Toter im Baum war schwer traumatisiert

Bei der Leiche soll es sich um den Jungen handeln, dessen Mutter im Jahr 2014 in Rheindahlen vom Vater getötet wurde.

Foto: Polizei MG

Mönchengladbach. Schlimmer kann eine Kindheit wohl nicht verlaufen. Bei dem Toten, der mumifiziert in einem Baum auf einem Windberger Grundstück gefunden wurde, handelt es sich aller Wahrscheinlichkeit nach um einen 17-Jährigen mit einem tragischen Schicksal. Am 24. Januar 2014 wurde seine Mutter mit 33 Messerstichen getötet. Der Täter: sein Vater. Ein Mann, der seinen Sohn lebensgefährlich verletzte, weil dieser die Mutter retten wollte. Der Junge war damals 14 Jahre alt. Er konnte sich seinerzeit in letzter Minute aus der Wohnung in Rheindahlen retten. Er lief in ein Versicherungsbüro, erzählte den Angestellten dort, was passiert war. Die alarmierten die Polizei.

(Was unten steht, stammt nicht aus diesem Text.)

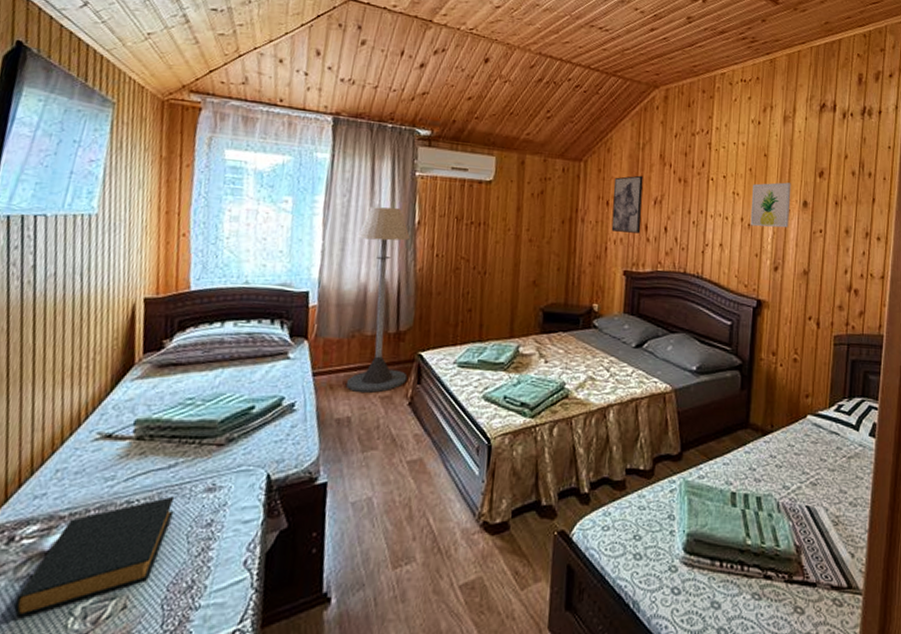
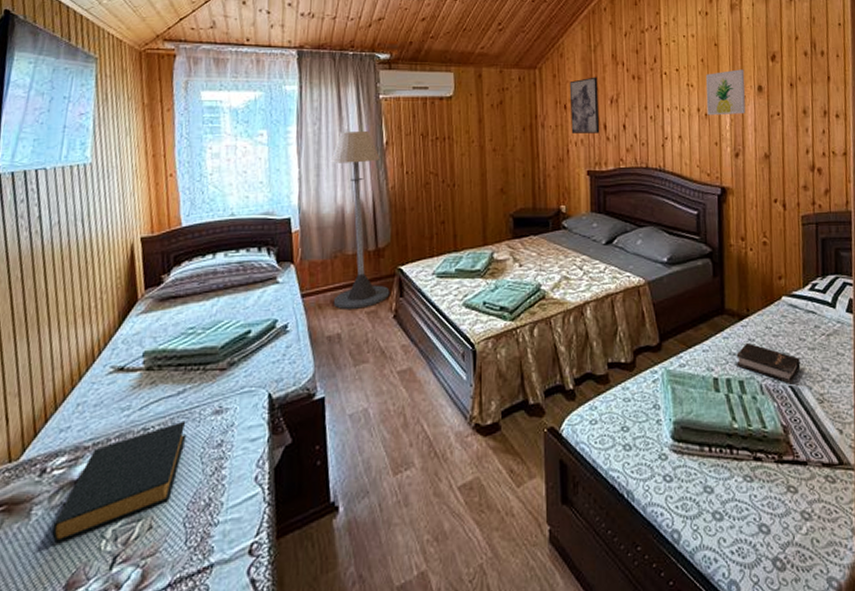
hardback book: none [756,459,819,504] -> present [736,342,801,384]

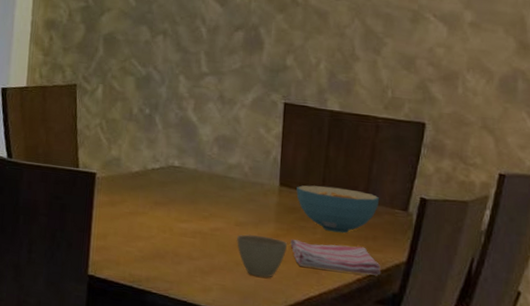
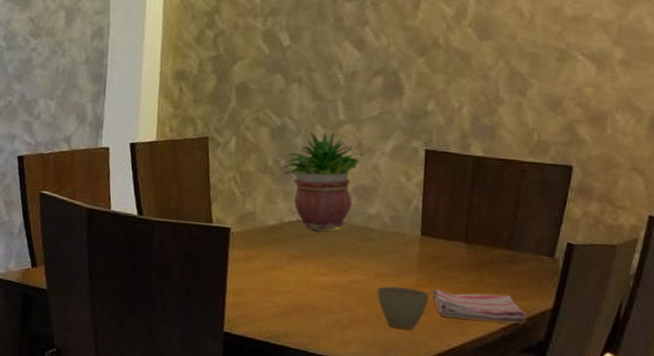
potted plant: none [146,82,227,179] -> present [282,132,366,232]
cereal bowl: present [296,185,380,233] -> none [438,233,525,282]

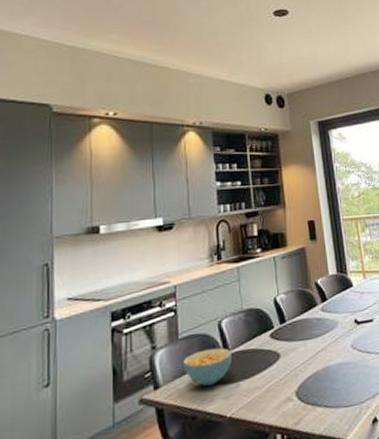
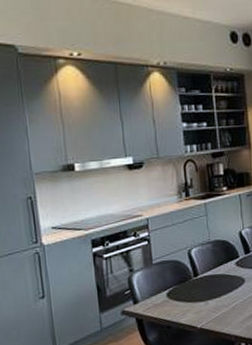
cereal bowl: present [183,347,233,386] -> none [158,272,202,303]

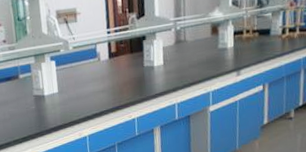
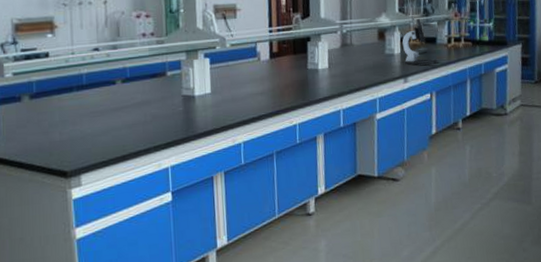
microscope: none [235,11,273,58] -> present [402,19,439,66]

Der Junge wurde im Alter von 14 Jahren das Opfer einer Familientragödie. Das Foto zeigt die Arbeit der Spurensicherung von damals.

Foto: Polizei/hpr

Das Jugendamt hatte zwar in der Vergangenheit die Familie betreut. Aber da ging es um ein älteres Kind des Paares, das im Jahr 2005 volljährig geworden war. In der nachfolgenden Zeit gab es keine Kontakte mehr. Hinweise von Nachbarn oder anderen an den Allgemeinen Sozialen Dienst oder an die Abteilung Kinderschutz sollen nie erfolgt sein.

Erst zwei Tage vor dem blutigen Familiendrama baten die Eltern gemeinsam im Rathaus Rheindahlen um Hilfe zur Erziehung ihrer Tochter. Außerdem war an diesem Tag der Beschluss des Amtsgerichtes zum Gewaltschutzgesetz gegen den Ehemann eingegangen. Doch den ließ das Paar wieder rückgängig machen mit der Begründung, dass man sich nach 25 Ehejahren sehr gut verstehe. Hinweise, dass sich in der Familie nur 48 Stunden später eine Tragödie abspielen sollte, sah man im Jugendamt damals offenbar nicht.

Erst nach dem schrecklichen Ereignis wurden die minderjährigen Kinder in die Obhut genommen. Der 14-jährige Junge wurde nach einem langen Klinikaufenthalt in einem Heim untergebracht. Auch seine Schwester kam in eine Kindereinrichtung. Bei dem Jungen waren die äußeren Verletzungen geheilt, die inneren offenbar nicht. Laut Jugendamt war er „schwer traumatisiert“, so schwer, dass er immer wieder aus dem Heim entwich. Keine Hilfsmaßnahme soll bei ihm gegriffen haben. Allen Angeboten habe er sich verweigert. Die Nähe von Menschen soll er nicht ertragen haben. So habe er sich immer wieder auf Dächer und Bäume geflüchtet. Dort habe er auch übernachtet, sagt ein Stadtsprecher.

Das muss der inzwischen 17-Jährige wohl auch kurz vor seinem Tod gemacht haben. Er kletterte dreieinhalb bis vier Meter hoch in einen Baum und blieb dort. Woran er starb, kann nicht mehr genau ermittelt werden, weil sein hinter Ästen versteckter Leichnam erst viel später von einem Spaziergänger entdeckt wurde. Die Rechtsmediziner gehen davon aus, dass er erfror oder an einer Überdosis an Medikamenten oder Drogen starb.

Der 17-Jährige lebte wie ein Obdachloser, beging hin und wieder Diebstähle, um sich etwas zu essen kaufen zu können. Im Januar hatten seine Betreuer vom Jugendamt zum letzten Mal Kontakt zu dem 17-Jährigen. Er war auf einem Flachdach entdeckt worden. Dort hatte er sein Quartier eingerichtet. Doch auch in diesem Fall soll er sofort geflüchtet sein. Wenig später wurde ein Sicherungshaftbefehl gegen den 17-Jährigen erlassen. Der junge Mann war wegen kleinerer Delikte im Gefängnis gelandet, wurde aber im November 2016 entlassen — mit der Auflage, in eine Jugendhilfeeinrichtung zurückzukehren und sich in psychiatrische Behandlung zu begeben. Der 17-Jährige verstieß gegen die Bewährungsauflagen. Lebend wurde er nicht mehr gefunden.